Up, up and away for avalanche teams

Handlers and dogs of the Wanaka Search and Rescue search-dog team at their first helicopter...
Handlers and dogs of the Wanaka Search and Rescue search-dog team at their first helicopter exercise for the winter at Treble Cone yesterday. They are (from left) Aspiring Helicopters pilot James Ford, team leader Matt Gunn and Rocket, Brendan Kearns and Millie, Andy Wardell and Tuki, Anna Easthope and Rua and Ra and Callum Grant and Zeffer. Photo by Matt Gunn.
The avalanche dogs of the Southern Lakes region and their handlers spent yesterday dangling on 20m strops, or long-lines, beneath helicopters as they undertook a refresher course at Treble Cone skifield.

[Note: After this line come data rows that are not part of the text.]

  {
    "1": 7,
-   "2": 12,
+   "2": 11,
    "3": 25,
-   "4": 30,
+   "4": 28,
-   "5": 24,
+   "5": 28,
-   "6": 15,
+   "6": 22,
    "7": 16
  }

Search and Rescue search dogs team leader Matt Gunn, of Albertown, said the five handlers and six dogs came through "exceptionally well".

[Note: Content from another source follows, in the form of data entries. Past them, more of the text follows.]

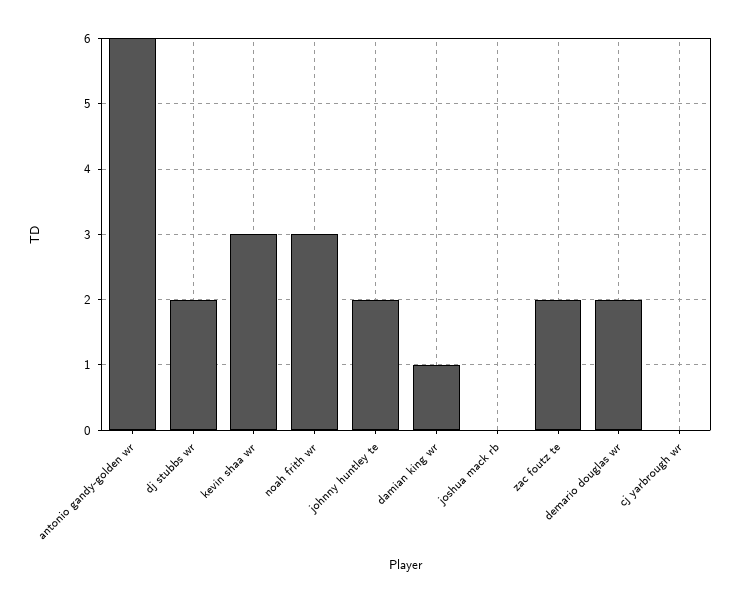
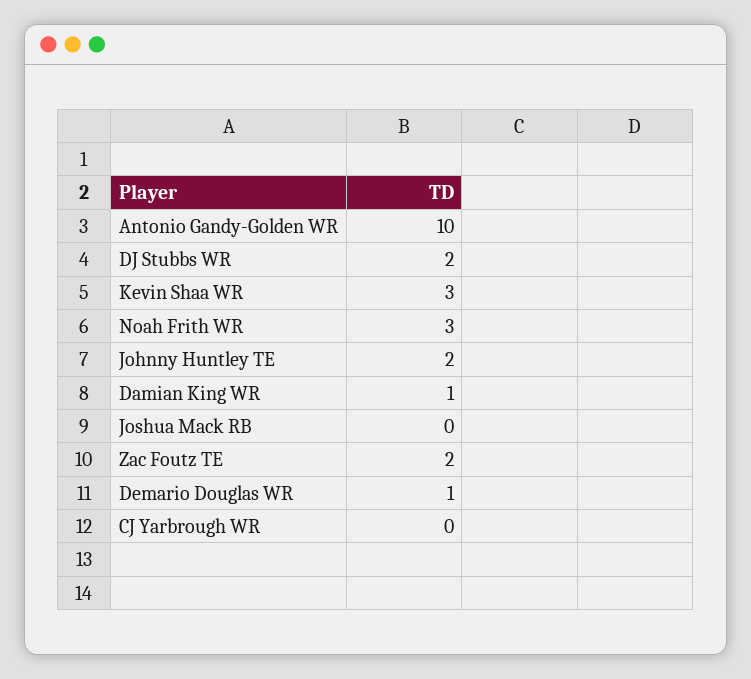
  {
-   "antonio gandy-golden wr": 6,
+   "antonio gandy-golden wr": 10,
    "dj stubbs wr": 2,
    "kevin shaa wr": 3,
    "noah frith wr": 3,
    "johnny huntley te": 2,
    "damian king wr": 1,
    "joshua mack rb": 0,
    "zac foutz te": 2,
-   "demario douglas wr": 2,
+   "demario douglas wr": 1,
    "cj yarbrough wr": 0
  }

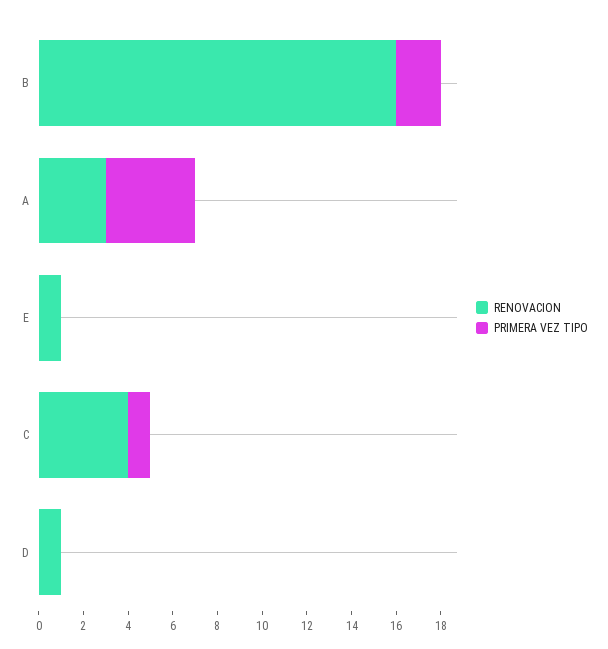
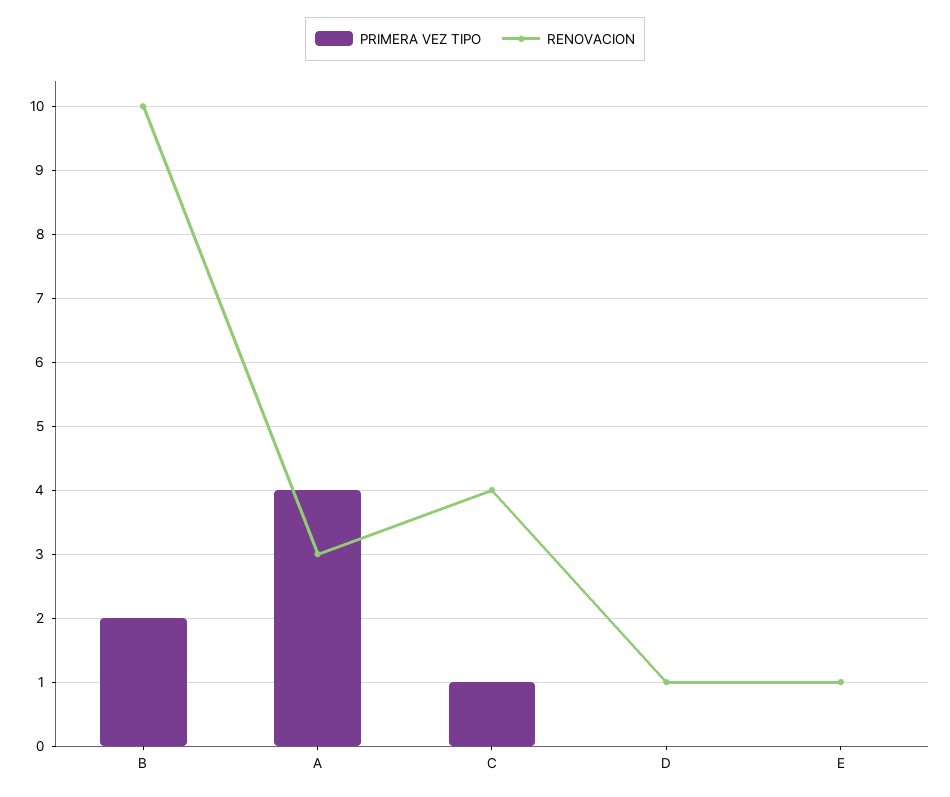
  {
    "RENOVACION": {
-     "B": 16,
+     "B": 10,
      "A": 3,
      "E": 1,
      "C": 4,
      "D": 1
    },
    "PRIMERA VEZ TIPO": {
      "B": 2,
      "A": 4,
      "E": 0,
      "C": 1,
      "D": 0
    }
  }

Mr Gunn said the dogs reflected the confidence of their handlers: "We're in work mode.

"We take it seriously. And the dogs pick up on that."

Mr Gunn said the handlers found it "very, very exciting" to be lifted off the skifield car park several hundred metres into the air, while the dogs were less enthusiastic but well-behaved.

"They kind of give you the impression that they know there's no getting out of it and they might as well just relax the best they can and enjoy the ride."

He said the exercise was about refreshing the handlers in protocols around helicopters and use of the strop, and for the dogs, it was important to create a positive association with helicopters.

Mr Gunn said on one occasion, a helicopter carried on its strop - rated to carry 300kg - two members of the cliff rescue team, one dog handler and a dog.

Dogs best suited to avalanche work were those with good work ethics such as collie crosses, Labradors, pointers and springer spaniels.

During the ski season, avalanche dogs and handlers are on standby at all the major skifields in the region.

Mr Gunn said the dog team had one vacancy at present - for a handler with search and rescue experience willing to train a dog for bush searching.